If your Honda Accord won’t accelerate, that is a serious cause for concern. There are a lot of different reasons that can cause this. Diagnosing the issue can be narrowed down by whether the engine is still revving when you push the gas or not. There is a section for each scenario with likely causes for each.
Before looking into anything else, if your check engine light is on, get a code scanner and see what trouble codes are stored in the computer system. They can provide valuable insight as to what the problem may be, and really help you narrow down the problem.
Honda Accord Won’t Accelerate: RPMS Go Up
If your Accord won’t accelerate, but the RPM’s go up it’s usually not going to be an engine related issue. Somehow, the power that your engine is creating is not making it to the rear wheels. This is typically a transmission related issue.
Here are the most common cause of acceleration with the RPM’s going up:
1. Transmission Fluid Low
If your Accord is too low on transmission fluid, it’ll will no longer be able to transfer power to the rear wheels. The power goes to the torque converter, and that’s the end of the line. You should check the transmission fluid immediately. This is the number one cause of not accelerating but the RPM’s Go up.
2. Bad torque converter
The torque converter is responsible for taking the mechanical power of the engine and converting it into hydraulic power. If the torque converter has gone bad, it will no longer be able to do this job. No power can get to the transmission.
3. Drivetrain No Longer Connected to Wheels
If you’ve broken a drive/axle shaft, your Honda Accord’s transmission has no way to turn the wheels anymore. If this were the case, there would not be any movement whatsoever from the vehicle. You also wouldn’t feel the slight jerk your Accord as you put it into gear.
4. Bad Transmission
If something has gone wrong in the transmission, your Accord may not be able to accelerate any more. If it can no longer shift, it could be caused by a solenoid/valve body has gone bad, clutch packs, debris, and much more. Automatic transmission are very complicated.
Although the manual transmission is going away, if you happen to have a Accord equipped with one, a bad clutch can cause it not to accelerate. The clutch is responsible for making a direct connection between the engine (via the flywheel) and the transmission (via the input shaft).

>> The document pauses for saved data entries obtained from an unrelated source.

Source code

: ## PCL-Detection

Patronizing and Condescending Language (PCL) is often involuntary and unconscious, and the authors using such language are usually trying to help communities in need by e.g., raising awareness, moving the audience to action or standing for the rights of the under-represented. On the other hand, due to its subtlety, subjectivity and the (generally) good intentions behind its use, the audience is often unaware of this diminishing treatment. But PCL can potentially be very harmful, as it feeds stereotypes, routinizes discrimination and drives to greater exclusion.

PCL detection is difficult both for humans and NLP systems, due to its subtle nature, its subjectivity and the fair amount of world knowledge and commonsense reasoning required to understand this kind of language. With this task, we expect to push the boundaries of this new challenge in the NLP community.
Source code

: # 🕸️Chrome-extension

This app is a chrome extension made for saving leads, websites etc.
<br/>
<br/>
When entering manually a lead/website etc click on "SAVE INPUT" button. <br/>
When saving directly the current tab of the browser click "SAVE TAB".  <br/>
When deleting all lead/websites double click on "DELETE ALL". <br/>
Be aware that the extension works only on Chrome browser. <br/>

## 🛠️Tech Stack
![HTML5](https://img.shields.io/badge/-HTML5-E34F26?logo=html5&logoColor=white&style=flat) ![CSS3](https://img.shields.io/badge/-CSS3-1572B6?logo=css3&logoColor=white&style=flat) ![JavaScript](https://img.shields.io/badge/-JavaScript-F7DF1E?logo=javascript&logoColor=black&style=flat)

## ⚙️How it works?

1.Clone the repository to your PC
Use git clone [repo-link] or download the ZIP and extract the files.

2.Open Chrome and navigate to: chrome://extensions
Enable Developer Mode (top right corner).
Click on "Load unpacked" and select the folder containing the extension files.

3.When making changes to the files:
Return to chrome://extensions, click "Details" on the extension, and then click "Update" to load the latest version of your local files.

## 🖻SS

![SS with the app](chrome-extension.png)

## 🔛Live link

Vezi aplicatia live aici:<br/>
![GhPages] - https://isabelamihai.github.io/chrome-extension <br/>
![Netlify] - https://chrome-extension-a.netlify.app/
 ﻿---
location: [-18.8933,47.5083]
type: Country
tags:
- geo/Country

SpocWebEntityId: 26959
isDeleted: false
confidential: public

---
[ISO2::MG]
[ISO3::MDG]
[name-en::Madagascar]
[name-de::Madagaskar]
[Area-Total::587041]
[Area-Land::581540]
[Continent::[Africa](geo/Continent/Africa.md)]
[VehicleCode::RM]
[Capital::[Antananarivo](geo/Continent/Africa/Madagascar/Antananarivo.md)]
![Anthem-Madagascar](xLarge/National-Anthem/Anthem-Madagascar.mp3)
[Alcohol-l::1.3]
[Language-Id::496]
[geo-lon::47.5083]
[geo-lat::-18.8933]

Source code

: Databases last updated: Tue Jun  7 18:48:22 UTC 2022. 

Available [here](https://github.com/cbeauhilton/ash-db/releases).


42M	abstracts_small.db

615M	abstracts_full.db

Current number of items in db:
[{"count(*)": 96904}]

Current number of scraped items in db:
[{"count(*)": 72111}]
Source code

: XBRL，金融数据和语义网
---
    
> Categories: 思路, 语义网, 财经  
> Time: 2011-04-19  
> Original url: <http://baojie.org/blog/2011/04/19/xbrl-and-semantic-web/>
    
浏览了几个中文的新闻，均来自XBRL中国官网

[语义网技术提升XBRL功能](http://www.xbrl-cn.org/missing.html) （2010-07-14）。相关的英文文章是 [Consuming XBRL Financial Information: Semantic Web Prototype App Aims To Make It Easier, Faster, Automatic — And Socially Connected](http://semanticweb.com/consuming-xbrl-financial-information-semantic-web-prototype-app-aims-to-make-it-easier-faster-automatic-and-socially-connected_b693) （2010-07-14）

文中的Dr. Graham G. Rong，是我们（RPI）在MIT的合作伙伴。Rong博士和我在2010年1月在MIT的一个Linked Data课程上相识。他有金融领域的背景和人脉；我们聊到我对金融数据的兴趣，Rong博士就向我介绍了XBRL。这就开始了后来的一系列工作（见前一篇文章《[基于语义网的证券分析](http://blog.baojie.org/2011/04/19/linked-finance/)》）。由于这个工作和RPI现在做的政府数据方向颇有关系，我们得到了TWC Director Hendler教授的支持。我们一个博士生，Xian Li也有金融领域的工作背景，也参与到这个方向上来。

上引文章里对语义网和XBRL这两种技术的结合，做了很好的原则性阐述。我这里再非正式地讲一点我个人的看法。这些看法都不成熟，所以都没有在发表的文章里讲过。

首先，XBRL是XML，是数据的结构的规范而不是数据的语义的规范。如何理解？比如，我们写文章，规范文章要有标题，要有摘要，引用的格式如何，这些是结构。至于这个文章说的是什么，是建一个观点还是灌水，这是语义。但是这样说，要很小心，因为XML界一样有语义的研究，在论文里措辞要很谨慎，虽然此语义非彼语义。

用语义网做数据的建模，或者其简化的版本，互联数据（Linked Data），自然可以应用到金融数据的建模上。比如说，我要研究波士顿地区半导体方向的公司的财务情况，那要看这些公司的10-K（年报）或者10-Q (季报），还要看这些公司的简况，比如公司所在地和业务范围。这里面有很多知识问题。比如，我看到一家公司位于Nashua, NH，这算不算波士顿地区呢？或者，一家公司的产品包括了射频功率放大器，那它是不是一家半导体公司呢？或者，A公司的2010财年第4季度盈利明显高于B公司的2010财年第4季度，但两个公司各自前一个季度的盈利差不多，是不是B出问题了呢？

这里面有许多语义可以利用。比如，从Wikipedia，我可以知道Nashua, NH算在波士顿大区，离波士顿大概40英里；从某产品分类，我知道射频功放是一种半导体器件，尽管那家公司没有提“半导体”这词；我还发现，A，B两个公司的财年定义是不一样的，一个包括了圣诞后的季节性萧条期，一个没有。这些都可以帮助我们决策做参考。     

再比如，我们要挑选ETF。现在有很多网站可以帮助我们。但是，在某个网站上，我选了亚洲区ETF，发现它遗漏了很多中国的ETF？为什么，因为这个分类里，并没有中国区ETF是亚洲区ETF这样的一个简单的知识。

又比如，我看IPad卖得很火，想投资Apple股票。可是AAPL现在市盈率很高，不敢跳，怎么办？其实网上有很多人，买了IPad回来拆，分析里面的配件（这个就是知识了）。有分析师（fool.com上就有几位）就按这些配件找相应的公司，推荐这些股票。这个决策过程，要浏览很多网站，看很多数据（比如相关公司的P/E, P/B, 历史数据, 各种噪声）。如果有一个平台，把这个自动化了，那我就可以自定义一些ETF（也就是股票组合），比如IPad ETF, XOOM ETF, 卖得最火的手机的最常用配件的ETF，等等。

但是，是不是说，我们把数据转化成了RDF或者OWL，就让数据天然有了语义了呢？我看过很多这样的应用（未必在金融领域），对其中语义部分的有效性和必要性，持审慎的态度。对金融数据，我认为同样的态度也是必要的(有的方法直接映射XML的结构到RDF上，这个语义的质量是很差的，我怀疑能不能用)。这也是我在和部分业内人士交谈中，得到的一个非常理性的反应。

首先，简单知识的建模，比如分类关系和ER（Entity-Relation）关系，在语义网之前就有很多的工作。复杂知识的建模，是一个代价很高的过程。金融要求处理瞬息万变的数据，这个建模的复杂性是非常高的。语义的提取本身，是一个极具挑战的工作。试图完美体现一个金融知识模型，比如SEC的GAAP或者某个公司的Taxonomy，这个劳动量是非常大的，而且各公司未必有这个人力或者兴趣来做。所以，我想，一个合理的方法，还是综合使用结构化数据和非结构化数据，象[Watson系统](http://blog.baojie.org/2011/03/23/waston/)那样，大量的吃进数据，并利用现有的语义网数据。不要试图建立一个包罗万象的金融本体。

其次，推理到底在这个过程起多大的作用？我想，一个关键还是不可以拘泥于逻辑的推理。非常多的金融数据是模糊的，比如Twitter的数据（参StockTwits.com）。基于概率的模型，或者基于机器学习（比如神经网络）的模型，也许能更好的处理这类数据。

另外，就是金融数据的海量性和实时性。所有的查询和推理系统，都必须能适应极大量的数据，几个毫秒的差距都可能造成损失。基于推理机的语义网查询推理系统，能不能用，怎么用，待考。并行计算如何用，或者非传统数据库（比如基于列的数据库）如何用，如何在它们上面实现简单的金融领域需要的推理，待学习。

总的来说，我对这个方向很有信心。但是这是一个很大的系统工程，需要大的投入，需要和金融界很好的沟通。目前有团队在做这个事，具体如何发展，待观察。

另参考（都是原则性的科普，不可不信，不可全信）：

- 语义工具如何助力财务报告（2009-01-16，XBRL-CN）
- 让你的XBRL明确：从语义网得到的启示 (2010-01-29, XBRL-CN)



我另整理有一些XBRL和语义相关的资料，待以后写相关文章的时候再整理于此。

When the clutch can’t hold on anymore, it’ll start to slip. Slipping means that it loses its grip on the flywheel and it feels like you’ve pushed the clutch in. This will usually happen at highway speed, under heavy acceleration. It only gets worse as the clutch disk slips, burns up, and can handle less and less torque. Eventually it’ll only move in first gear or not at all.

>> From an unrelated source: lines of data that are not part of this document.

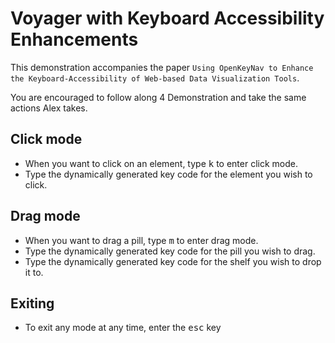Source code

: # Voyager with Keyboard Accessibility Enhancements

This demonstration accompanies the paper `Using OpenKeyNav to Enhance the Keyboard-Accessibility of Web-based Data Visualization Tools`.

You are encouraged to follow along 4 Demonstration and take the same actions Alex takes.

## Click mode

- When you want to click on an element, type <kbd>k</kbd> to enter click mode.
- Type the dynamically generated key code for the element you wish to click.

## Drag mode

- When you want to drag a pill, type <kbd>m</kbd> to enter drag mode.
- Type the dynamically generated key code for the pill you wish to drag.
- Type the dynamically generated key code for the shelf you wish to drop it to.

## Exiting

- To exit any mode at any time, enter the <kbd>esc</kbd> key
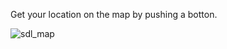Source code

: Get your location on the map by pushing a botton.

![sdl_map](https://user-images.githubusercontent.com/48121881/83906512-ad286b00-a79e-11ea-91d3-f1be17a09ca5.gif)
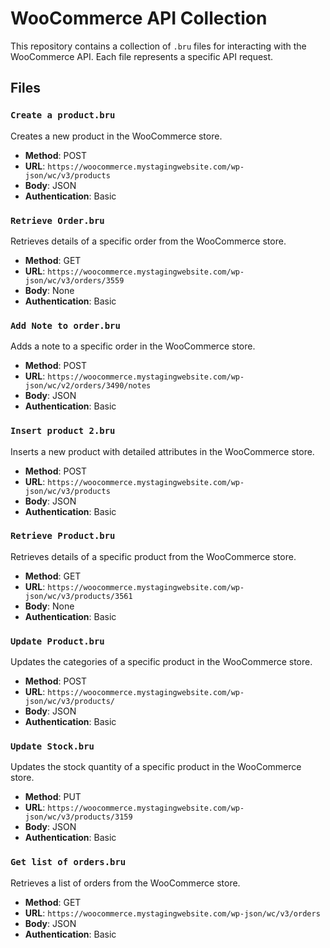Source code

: # WooCommerce API Collection

This repository contains a collection of `.bru` files for interacting with the WooCommerce API. Each file represents a specific API request.

## Files

### `Create a product.bru`
Creates a new product in the WooCommerce store.

- **Method**: POST
- **URL**: `https://woocommerce.mystagingwebsite.com/wp-json/wc/v3/products`
- **Body**: JSON
- **Authentication**: Basic

### `Retrieve Order.bru`
Retrieves details of a specific order from the WooCommerce store.

- **Method**: GET
- **URL**: `https://woocommerce.mystagingwebsite.com/wp-json/wc/v3/orders/3559`
- **Body**: None
- **Authentication**: Basic

### `Add Note to order.bru`
Adds a note to a specific order in the WooCommerce store.

- **Method**: POST
- **URL**: `https://woocommerce.mystagingwebsite.com/wp-json/wc/v2/orders/3490/notes`
- **Body**: JSON
- **Authentication**: Basic

### `Insert product 2.bru`
Inserts a new product with detailed attributes in the WooCommerce store.

- **Method**: POST
- **URL**: `https://woocommerce.mystagingwebsite.com/wp-json/wc/v3/products`
- **Body**: JSON
- **Authentication**: Basic

### `Retrieve Product.bru`
Retrieves details of a specific product from the WooCommerce store.

- **Method**: GET
- **URL**: `https://woocommerce.mystagingwebsite.com/wp-json/wc/v3/products/3561`
- **Body**: None
- **Authentication**: Basic

### `Update Product.bru`
Updates the categories of a specific product in the WooCommerce store.

- **Method**: POST
- **URL**: `https://woocommerce.mystagingwebsite.com/wp-json/wc/v3/products/`
- **Body**: JSON
- **Authentication**: Basic

### `Update Stock.bru`
Updates the stock quantity of a specific product in the WooCommerce store.

- **Method**: PUT
- **URL**: `https://woocommerce.mystagingwebsite.com/wp-json/wc/v3/products/3159`
- **Body**: JSON
- **Authentication**: Basic

### `Get list of orders.bru`
Retrieves a list of orders from the WooCommerce store.

- **Method**: GET
- **URL**: `https://woocommerce.mystagingwebsite.com/wp-json/wc/v3/orders`
- **Body**: JSON
- **Authentication**: Basic

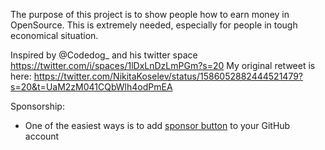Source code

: The purpose of this project is to show people how to earn money in OpenSource.
This is extremely needed, especially for people in tough economical situation.

Inspired by @Codedog_ and his twitter space https://twitter.com/i/spaces/1lDxLnDzLmPGm?s=20
My original retweet is here: https://twitter.com/NikitaKoselev/status/1586052882444521479?s=20&t=UaM2zM041CQbWlh4odPmEA

Sponsorship:
* One of the easiest ways is to add [sponsor button](https://docs.github.com/en/repositories/managing-your-repositorys-settings-and-features/customizing-your-repository/displaying-a-sponsor-button-in-your-repository)  to your GitHub account

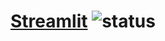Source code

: # [Streamlit](https://streamlit.io) ![status](https://github.com/pmareke/streamlit-notes/actions/workflows/app.yml/badge.svg)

Accord Won’t Accelerate: RPMS Stays Put
If your Accord won’t accelerate, but the RPM’s do not change, that is an indication that there is an issue with creating power. The issue is going to be something affecting the motor.

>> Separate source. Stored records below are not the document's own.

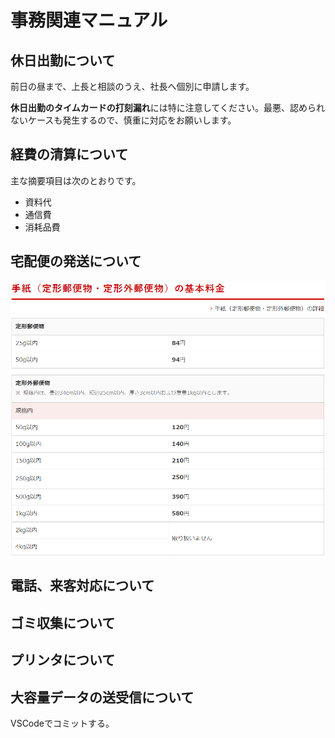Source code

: # 事務関連マニュアル
## 休日出勤について
前日の昼まで、上長と相談のうえ、社長へ個別に申請します。

**休日出勤のタイムカードの打刻漏れ**には特に注意してください。最悪、認められ
ないケースも発生するので、慎重に対応をお願いします。
## 経費の清算について
主な摘要項目は次のとおりです。
- 資料代
- 通信費
- 消耗品費
## 宅配便の発送について
![切手代](img/one_price.png)
## 電話、来客対応について
## ゴミ収集について
## プリンタについて
## 大容量データの送受信について
VSCodeでコミットする。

Here are some common issues that can affect the motor:
1. Clogged Catalytic Converter
If the catalytic converter gets too clogged up, it’ll keep the motor from accelerating properly. It’ll “bog” after a certain speed. Maybe it’ll drive 20 miles an hour just fine, but after that it just doesn’t want to accelerate whatsoever. This can also be a sign that it’s not getting enough fuel as well.
2. Bad Fuel Filter
A bad fuel filter will not let enough fuel into the Accords fuel injection system to support operation above a certain demand on the engine. It just can’t provide the fuel pressure. If this is the case, like the catalytic converter, it’ll feel like everything is fine until you hit a certain speed, and then it’s going to bog down again.
3. Timing Chain or Belt
The timing chain (or belt) is responsible for keeping the upper valve train synced with the crankshaft. This is vital for spark timing. If the timing is off a little and the engine still runs, the timing belt may have skipped. If it has jumped too much the Accord may not even fire.
4. Vacuum Leak
Your Accord’s engine creates a vacuum as it runs. The amount that is created is carefully thought out during the engine design process. When there is too much vacuum, it creates a situation where air is not coming in and being read by the MAF sensor, which causes the vehicle to run wrong and not accelerate. The MAF sensor also may not be functioning correctly. If this is the case, it’ll almost always throw a trouble code.